BORROWER AGREES THAT ALL ACTIONS AND PROCEEDINGS RELATING DIRECTLY OR INDIRECTLY TO THIS NOTE SHALL BE LITIGATED IN THE UNITED STATES BANKRUPTCY COURT FOR THE SOUTHERN DISTRICT OF NEW YORK BORROWER WAIVES PERSONAL SERVICE OF PROCESS AND CONSENTS THAT SERVICE OF PROCESS UPON BORROWER MAY BE MADE BY CERTIFIED OR REGISTERED MAIL, RETURN RECEIPT REQUESTED,   DIRECTED TO BORROWER AT BORROWER’S ADDRESS APPEARING ON LENDER’S RECORDS, AND SERVICE SO MADE SHALL BE DEEMED COMPLETED THREE (3) DAYS AFTER THE SAME SHALL HAVE BEEN SO MAILED.
 

9.          Waiver of Jury Trial Lender and Borrower hereby waive the right to a trial by jury in any action or proceeding between such parties. Each of the Borrower hereby waives and agrees not to assert in any such suit, action or proceeding, any claim that it is not personally subject to the jurisdiction of such court, that the suit action or proceeding is brought in an unconventional forum or that the venue of the suit action or proceeding is improper.

EXERCISES TO COMPLETE:
[1] In the loan note passage, when is service of process made by mail deemed completed?
[2] Reproduce the portion of the loan note passage that begins at the words "BORROWER AGREES THAT" and stops after "BEEN SO MAILED.".
The items that follow aren't needed for this work.

Stored data entries:

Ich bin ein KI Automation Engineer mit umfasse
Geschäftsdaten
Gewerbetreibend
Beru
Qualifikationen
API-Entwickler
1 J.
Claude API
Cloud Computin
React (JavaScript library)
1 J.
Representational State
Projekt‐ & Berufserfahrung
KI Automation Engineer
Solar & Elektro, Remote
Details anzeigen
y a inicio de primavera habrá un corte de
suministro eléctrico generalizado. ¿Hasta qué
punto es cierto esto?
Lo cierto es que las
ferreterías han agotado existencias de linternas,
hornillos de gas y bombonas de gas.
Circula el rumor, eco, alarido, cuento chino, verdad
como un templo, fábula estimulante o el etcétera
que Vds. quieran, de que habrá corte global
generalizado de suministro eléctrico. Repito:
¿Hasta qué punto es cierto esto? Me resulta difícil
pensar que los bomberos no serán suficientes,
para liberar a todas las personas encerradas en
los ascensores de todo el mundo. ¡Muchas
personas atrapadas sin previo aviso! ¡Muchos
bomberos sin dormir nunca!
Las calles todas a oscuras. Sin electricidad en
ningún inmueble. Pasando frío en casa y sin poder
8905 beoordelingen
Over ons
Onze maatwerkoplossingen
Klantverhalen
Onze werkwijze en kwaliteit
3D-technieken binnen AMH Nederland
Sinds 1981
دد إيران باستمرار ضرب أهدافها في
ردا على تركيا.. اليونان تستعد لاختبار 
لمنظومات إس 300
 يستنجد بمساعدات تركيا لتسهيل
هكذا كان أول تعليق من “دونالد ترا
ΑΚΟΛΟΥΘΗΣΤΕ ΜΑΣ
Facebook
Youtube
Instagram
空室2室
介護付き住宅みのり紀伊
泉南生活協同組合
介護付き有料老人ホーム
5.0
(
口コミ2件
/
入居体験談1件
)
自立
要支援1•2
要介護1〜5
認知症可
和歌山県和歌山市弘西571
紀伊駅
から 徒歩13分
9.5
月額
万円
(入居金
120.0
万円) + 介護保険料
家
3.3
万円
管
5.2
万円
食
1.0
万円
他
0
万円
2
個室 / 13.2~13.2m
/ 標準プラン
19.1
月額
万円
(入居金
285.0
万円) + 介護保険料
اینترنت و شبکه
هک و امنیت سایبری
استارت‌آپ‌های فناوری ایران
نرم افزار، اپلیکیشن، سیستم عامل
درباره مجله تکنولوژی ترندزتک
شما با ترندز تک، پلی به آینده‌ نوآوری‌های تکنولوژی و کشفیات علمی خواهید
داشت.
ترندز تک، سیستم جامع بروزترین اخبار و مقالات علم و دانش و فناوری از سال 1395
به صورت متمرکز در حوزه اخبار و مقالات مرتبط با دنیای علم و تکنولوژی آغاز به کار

SOLUTIONS BY TASK:
[1] Three (3) days after it has been mailed.

[2]
BORROWER AGREES THAT ALL ACTIONS AND PROCEEDINGS RELATING DIRECTLY OR INDIRECTLY TO THIS NOTE SHALL BE LITIGATED IN THE UNITED STATES BANKRUPTCY COURT FOR THE SOUTHERN DISTRICT OF NEW YORK BORROWER WAIVES PERSONAL SERVICE OF PROCESS AND CONSENTS THAT SERVICE OF PROCESS UPON BORROWER MAY BE MADE BY CERTIFIED OR REGISTERED MAIL, RETURN RECEIPT REQUESTED,   DIRECTED TO BORROWER AT BORROWER’S ADDRESS APPEARING ON LENDER’S RECORDS, AND SERVICE SO MADE SHALL BE DEEMED COMPLETED THREE (3) DAYS AFTER THE SAME SHALL HAVE BEEN SO MAILED.